Pembahasan RUUK DIY oleh DPR dan pemerintah pusat telah berjalan sangat panjang. Bahkan, akan diperpanjang lagi selama satu tahun berikutnya. Banyak faktor yang menyebabkan alasan mengapa RUUK ini tak kunjung ditetapkan. Bisa karena partai-partai di DPR lebih memilih mengurusi RUU Politik Pemilu yang lebih menyangkut langsung nasib mereka 3 tahun lagi, bisa jadi juga karena memang masih terjadi debat alot soal pertanahan, kekuasaan raja kelak jika jadi ditetapkan, atau bisa jadi juga memang sejatinya rakyat Jogja tidak sama sikapnya soal RUUK ini karena bisa jadi tidak semuanya juga menginginkan penetapan sebagai bentuk keistimewaan.

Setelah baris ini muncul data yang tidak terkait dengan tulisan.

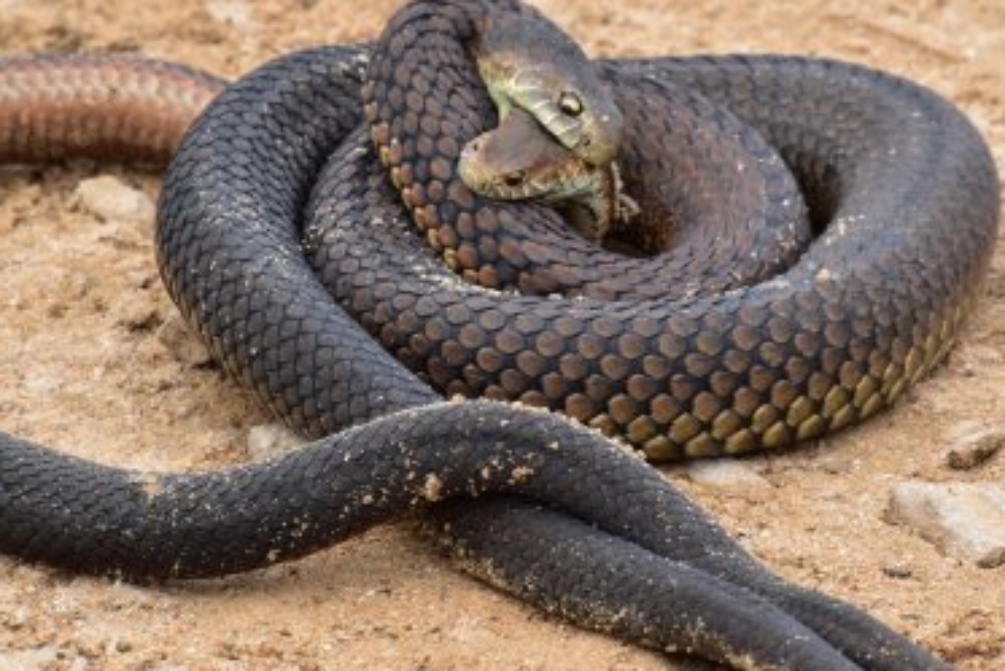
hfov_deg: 2.1
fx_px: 27479
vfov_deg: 1.4
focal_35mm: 984
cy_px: 137
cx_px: 531
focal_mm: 400
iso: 400
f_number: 10
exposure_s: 1/250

Kalau melihat bagaimana kondisi sosiologis masyarakat Jogja yang menginginkan adanya RUUK dalam bentuk penetapan tersebut, rasanya berbeda sekali dengan kondisi sosiologis masyarakat seperti di NAD atau Papua ketika masyarakat setempat menginginkan aturan syariah atau otonomi khusus. Dua daerah itu jelas yang dibela siapa, yaitu rakyat setempat. NAD adalah hasil bargaining antara pemerintah pusat dan GAM yang menginginkan tegaknya syariah di tanah rencong tersebut. Itu dicapai dengan penuh derita dan pengorbanan.
Masyarakat Papua pun sama. Mereka menuntut otonomi khusus karena sebelumnya berpuluh-puluh tahun tertindas oleh rejim dan termarginalisasi dari sumber daya alam sehingga mereka ingin mengurus dirinya sendiri lebih khusus.

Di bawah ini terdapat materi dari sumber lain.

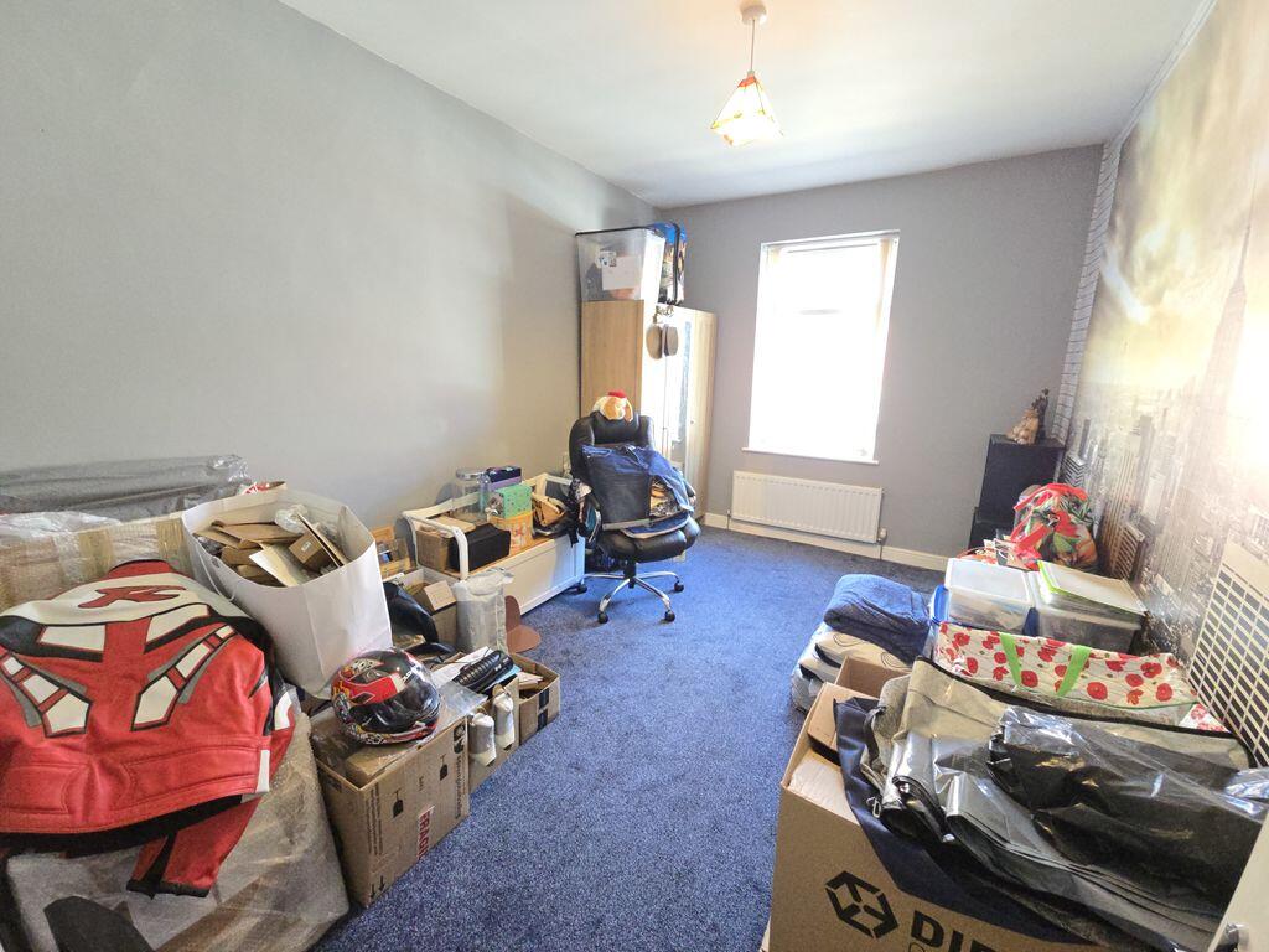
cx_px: 634
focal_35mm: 13
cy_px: 476
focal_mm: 2.2
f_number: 2.2
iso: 320
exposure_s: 1/50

Bagaimana Jogja? Inilah bedanya yang membuat gamang sebenarnya yang mau dibela dengan konsep penetapan dalam RUUK itu apa dan siapa. Apakah rakyat Jogja atau jangan-jangan cuma pelanggengan kekuasaan oleh Kraton dan para kroninya? Apakah betul alasan sejarah bahwa “ijab qabul” 5 September 1945 itu artinya bahwa penetapan selamanya Sri Sultan “ingkang jumeneng” sebagai gubernur DIY? Sangat multitafsir sebenarnya.

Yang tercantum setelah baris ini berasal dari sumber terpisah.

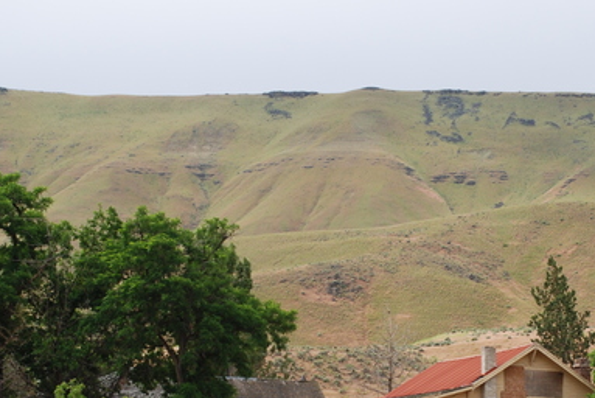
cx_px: 435
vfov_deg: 9.9
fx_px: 2282
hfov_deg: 14.8
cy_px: 386
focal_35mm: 138
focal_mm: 44
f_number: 7.1
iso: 160
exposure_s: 1/200
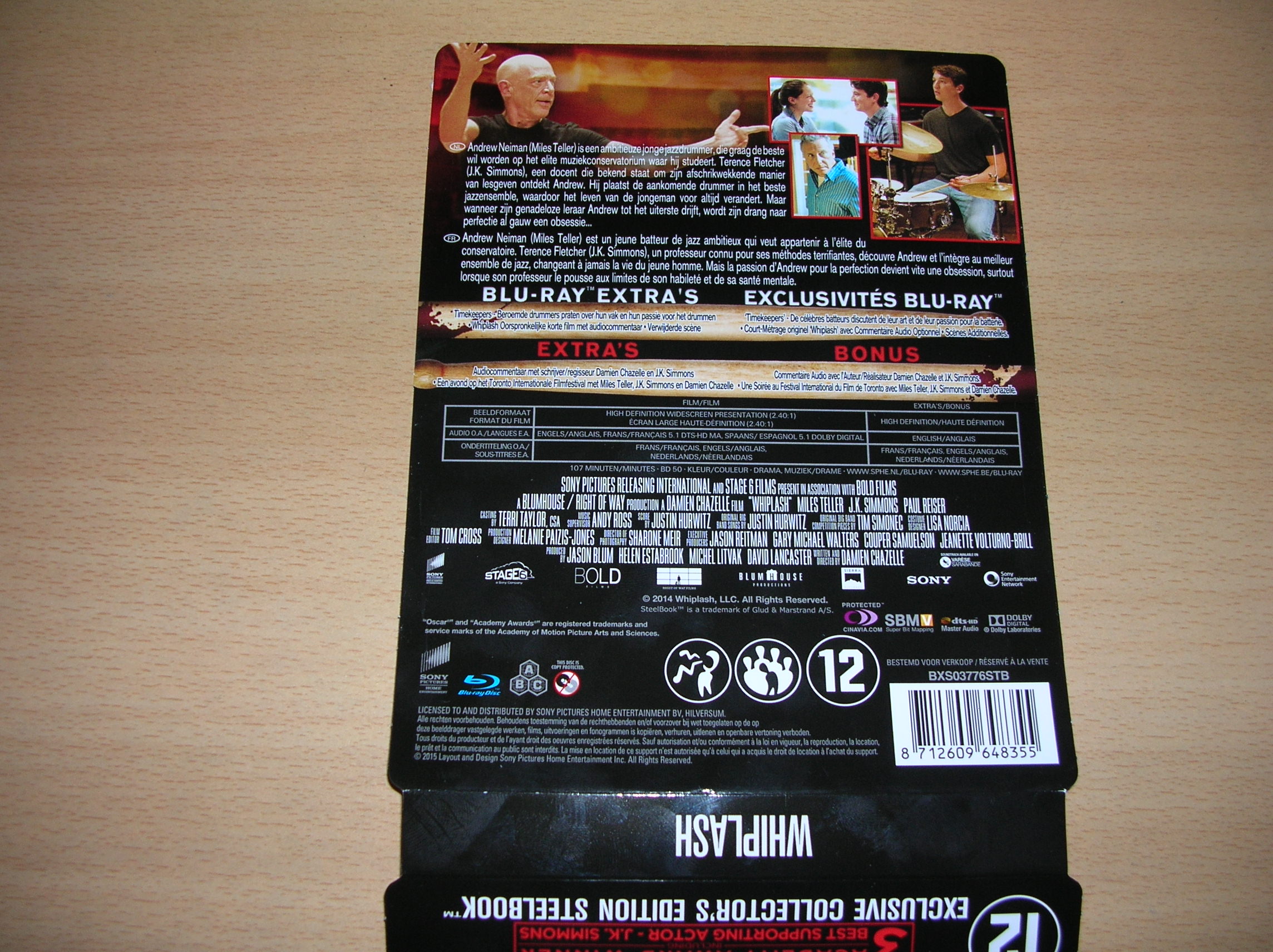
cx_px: 636
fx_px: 1286
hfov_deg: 52.7
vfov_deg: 40.6
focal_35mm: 35
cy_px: 476
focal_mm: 5.8
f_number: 2.8
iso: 50
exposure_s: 1/60.1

Jika Partai Demokrasi Indonesia Perjuangan (PDIP) yang selama ini getol mengusung pro-penetapan, apakah betul founding father negeri ini, yaitu proklamator Soekarno punya konsep penetapan kekuasaan yang dihasilkan dari keturunan seperti di Jogja ini? Saya yakin Soekarno bukan penganut penetapan karena tidak mungkin penetapan itu membela kaum Marhaen dan tidak bisa dimintai pertanggungjawaban jika menyeleweng. Kecuali, Sultan itu nabi yang sempurna.
Penetapan yang tak kunjung ditetapkan ini membutuhkan telaah yang lebih kritis dan jangan sampai hanya akan menjadi kuda troya Kraton untuk menancapkan dominasi bisnis, politik, dan kulturalnya di Jogja hanya karena sejarah.
Jika yang terjadi demikian, maka sejarah hanya akan selalu ditulis oleh orang-orang yang kuasanya besar. Memaksakan penetapan karena alasan sejarah ibarat “asu gedhe menang kerahe”: Kraton yang punya kuasa membiarkan pembungkaman terhadap mereka yang menginginkan pemilihan.
Jika demikian, berarti dalam penetapan terkandung unsur pemaksaan dan kekerasan konseptual yang hasilnya pasti tidak akan adil bagi rakyatnya.